◆ **LIST OF TASKS**:
**A)** List every three-digit reference number in the SHAP passage and the part each one labels.
**B)** Write the next part of the SHAP passage, picking up right after its final sentence.

═══ SELECTED PASSAGE

The output 520 received by the dashboard, can further include a set of Shapley (SHAP) value models, discussed below with reference to FIG. 6-7, that are displayed to represent various interpretations of the machine learning models. These interpretations can assist with identifying one or more variables and parameters that can be causing an impact on the network performance.



FIG. 6 illustrates an example output displaying impact of feature values on a network according to some aspects of the present disclosure. The SHAP model 600 include a list of variables and features 602, a SHAP value 604 indicating an impact on model output, and a feature value 606 ranked from low to high based on impact effect. The SHAP model 600 ranks each of the features 602 based on the impact each feature has on the model, ranked by the features' 602 importance. As shown in the SHAP model 600, the red dots represent a high feature value 606, and the blue dots represent low feature values. The red dots can extend horizontally, representing the SHAP value 604 indicating impact on model output. Dots to the left, representing a negative SHAP value 604, indicates that the feature 602 moves the prediction towards no overutilization of the network device. Dots to the right, representing a positive SHAP value 604, indicates that the feature 602 moves the prediction towards confirmed overutilization of the network device.

══════
═══ DATA

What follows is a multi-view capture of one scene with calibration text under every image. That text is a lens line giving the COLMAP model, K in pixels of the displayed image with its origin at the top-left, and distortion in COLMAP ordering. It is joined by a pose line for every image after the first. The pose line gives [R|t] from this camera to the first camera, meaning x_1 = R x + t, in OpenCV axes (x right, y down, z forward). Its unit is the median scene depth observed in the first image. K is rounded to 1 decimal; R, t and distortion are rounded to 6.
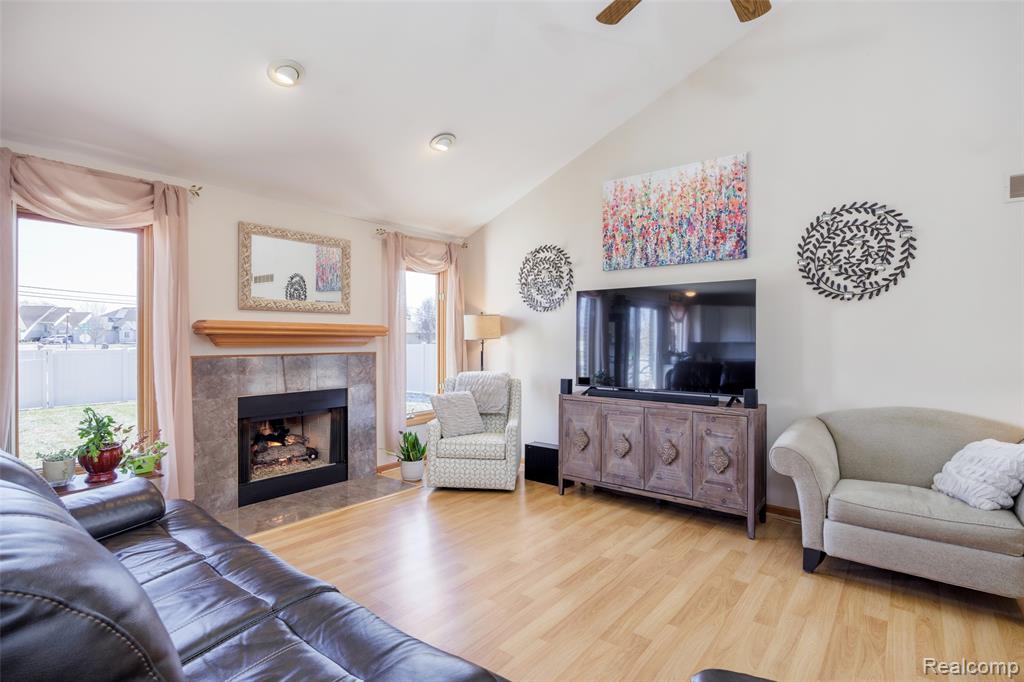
lens RADIAL K [[493.5, 0, 513.4], [0, 493.5, 340.2], [0, 0, 1]] dist [-0.010216, -0.001669]
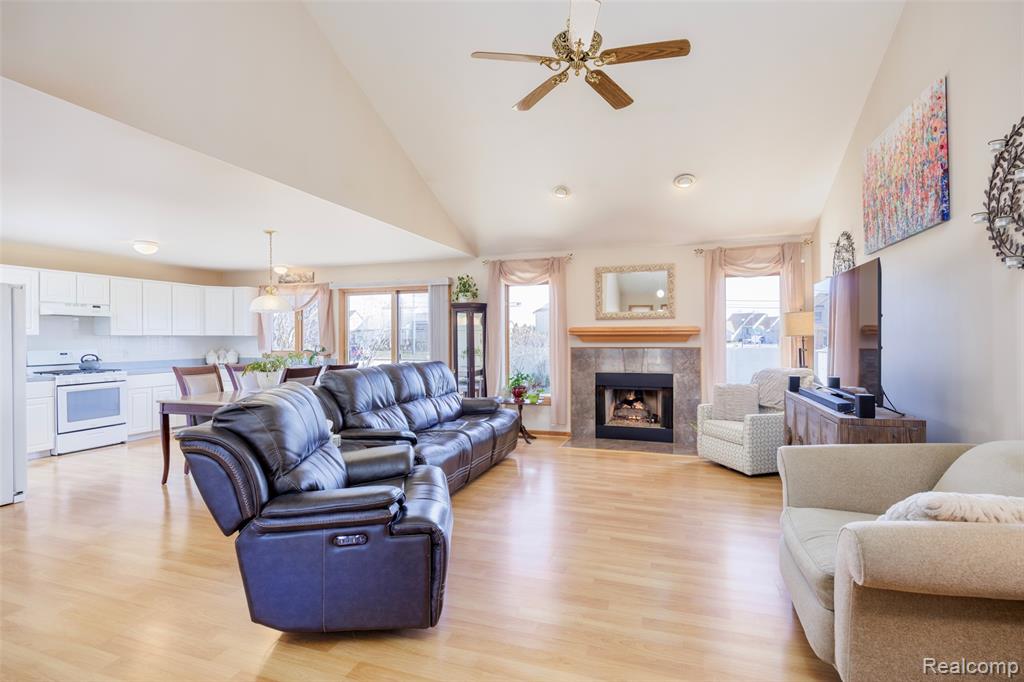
lens RADIAL K [[493.5, 0, 504.8], [0, 493.5, 338.5], [0, 0, 1]] dist [-0.010216, -0.001669]
pose [[0.333529, -0.006442, -0.942718, 0.894590], [0.003260, 0.999979, -0.005679, 0.008576], [0.942734, -0.001179, 0.333543, 0.140523]]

══════

◆ **ANSWERS TO THE EXERCISE**:
**A)**
520: the output received by the dashboard
600: the SHAP model
602: the list of variables and features
604: the SHAP value indicating an impact on model output
606: the feature value ranked from low to high based on impact effect

**B)**
The robust overutilization learnings in FIG. 6 can further be focalized into a sampling of the features, in a separate SHAP model 700 that summarizes the ranked features 602.



FIG. 7 illustrates an example output displaying impact of feature values on a network in accordance with a ranking according to some aspects of the present disclosure. The summarized SHAP model 700 includes the features 602 of FIG. 6 summarized 702 based on a filter selected in the dashboard, or automatically based on the model generated by the machine learning infrastructure. Accordingly, the summary plot ranks the summarized features 702, and impact the summarized features 702 have on the model according to the SHAP value 704. The plotting of the summarized features 702 indicates the differences in the SHAP values 704 impacting the SHAP model 700. As shown in FIG. 7, the indicated high values of the overutilized summarized features 702, drives the model towards high SHAP values 704, which indicates a high probability of overutilization again. Conversely, the indicated low values of the overutilized summarized features 702, drive the model towards low SHAP values 704, which indicates a low probability of overutilization again.


Based on the summarized SHAP model 700, each of the summarized features 702, and features 602 of FIG. 6, can be used to determine a corrective action that can be taken to address the impact of the features causing overutilization. As such, one or more features can be recommended to be adjusted, as a corrective action, to avoid underperformance of the network device, and improve the overall operability within the enterprise network.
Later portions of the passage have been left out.